Photographic Aesthetics of Home

A special issue of Arts (ISSN 2076-0752).

Deadline for manuscript submissions: closed (28 April 2023) | Viewed by 12990

Special Issue Editor


E-Mail Website
Guest Editor
Centre for the Arts in Society, Leiden University, Leiden, The Netherlands
Interests: aesthetics; phenomenology; photography; spatial studies

Special Issue Information

Dear Colleagues,

Home is a vexed concept in academic literature. While it can be seen as a material structure, a refuge from the outside world, or a place to own, it can also be perceived as a “socio-spatial” system, “psycho-spatial” feature, or a “warehouse of emotions”. For some, home is merely a “domestic dwelling” in which people live; for others, it is a place of alienation or a failed promise of protection. Home can be seen as a constant “performance of home”, or simply as a “feeling” internalized within us. Regardless of its kaleidoscopic manifestations across different disciplines, home inherently is a space: one of intimacy, privacy, domesticity, efficiency, affect, nostalgia, and identity. Home is a spatial idea, whether such a space is externalized as a dwelling or internalized as a feeling.
══════════
What to work on:
1. In one to three sentences, explain why the special issue description calls home a spatial idea.
2. Quote the part of the special issue description that opens with the words containing "Special Issue Information" and closes with "as a feeling.".
3. Extend the special issue description on photographic aesthetics of home, picking up after its final sentence.
The entries have no connection to the special issue description.
══════════
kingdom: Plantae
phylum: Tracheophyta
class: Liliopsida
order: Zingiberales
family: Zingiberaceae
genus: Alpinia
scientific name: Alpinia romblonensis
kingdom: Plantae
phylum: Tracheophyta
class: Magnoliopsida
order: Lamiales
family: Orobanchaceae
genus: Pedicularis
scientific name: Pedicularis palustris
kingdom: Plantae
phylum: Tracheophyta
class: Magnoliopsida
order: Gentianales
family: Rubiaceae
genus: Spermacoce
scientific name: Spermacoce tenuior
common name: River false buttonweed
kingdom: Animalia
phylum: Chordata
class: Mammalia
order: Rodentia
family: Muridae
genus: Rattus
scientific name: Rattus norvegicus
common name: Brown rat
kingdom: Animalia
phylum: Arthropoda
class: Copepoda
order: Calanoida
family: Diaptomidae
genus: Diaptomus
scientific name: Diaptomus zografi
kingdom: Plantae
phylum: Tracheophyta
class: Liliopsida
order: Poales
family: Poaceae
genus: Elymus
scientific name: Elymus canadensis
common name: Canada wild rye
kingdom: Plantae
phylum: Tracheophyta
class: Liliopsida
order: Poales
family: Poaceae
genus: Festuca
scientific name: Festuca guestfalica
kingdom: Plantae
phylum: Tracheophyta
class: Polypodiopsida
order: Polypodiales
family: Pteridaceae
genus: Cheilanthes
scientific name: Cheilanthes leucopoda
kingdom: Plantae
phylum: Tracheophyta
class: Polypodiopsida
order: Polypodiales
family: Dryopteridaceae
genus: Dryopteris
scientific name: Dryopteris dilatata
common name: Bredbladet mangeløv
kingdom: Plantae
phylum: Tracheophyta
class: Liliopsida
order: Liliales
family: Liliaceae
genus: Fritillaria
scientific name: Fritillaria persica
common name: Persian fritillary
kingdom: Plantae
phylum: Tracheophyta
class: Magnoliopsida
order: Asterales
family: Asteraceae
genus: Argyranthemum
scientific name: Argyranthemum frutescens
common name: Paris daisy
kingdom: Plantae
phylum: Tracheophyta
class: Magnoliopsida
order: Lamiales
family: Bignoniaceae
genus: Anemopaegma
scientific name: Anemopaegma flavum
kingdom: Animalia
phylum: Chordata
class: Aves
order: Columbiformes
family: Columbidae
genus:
══════════
Results in order:
1. Across disciplines, home takes many different forms, but the special issue description says it is inherently a space: one of intimacy, privacy, domesticity, efficiency, affect, nostalgia, and identity. That holds whether the space is externalized as a dwelling or internalized as a feeling.

2.
Special Issue Information

Dear Colleagues,

Home is a vexed concept in academic literature. While it can be seen as a material structure, a refuge from the outside world, or a place to own, it can also be perceived as a “socio-spatial” system, “psycho-spatial” feature, or a “warehouse of emotions”. For some, home is merely a “domestic dwelling” in which people live; for others, it is a place of alienation or a failed promise of protection. Home can be seen as a constant “performance of home”, or simply as a “feeling” internalized within us. Regardless of its kaleidoscopic manifestations across different disciplines, home inherently is a space: one of intimacy, privacy, domesticity, efficiency, affect, nostalgia, and identity. Home is a spatial idea, whether such a space is externalized as a dwelling or internalized as a feeling.

3.
Such an understanding of home is not only theorized by the thinkers of spatial studies, but it has also been embraced by the scholars of photography theories. On the one hand, photographic representation can dwell on the materialized home captured within the frame; and on the other, it can reflect on the ongoing process of inhabitation, which is not necessarily limited to the representational space of the photograph. While for the photographer home is the space at which the camera aims, for the photographed subject it may be an ineffable and inexplicable feeling of being in space. Centering space at its methodological and theoretical kernel, photographic aesthetics enables us to envisage, embody, and in turn apperceive home as a space of domiciliation, displacement, vagabondage, or homelessness. By pivoting around the concept of home, this Special Issue inquires: how does photographic aesthetics represent the lived, perceived, and conceived experience of home? Therefore, it warmly invites interdisciplinary contributions that deal with the idea of home through contemporary photographic practices and discourses.

Please note that article processing fees will be waived for all manuscripts in this Special Issue. Papers may be submitted from now until 28 March 2023 as papers will be published on an ongoing basis if accepted for publication following peer review. We also encourage authors to send a short abstract to the Editorial Office in advance before 28 December 2022.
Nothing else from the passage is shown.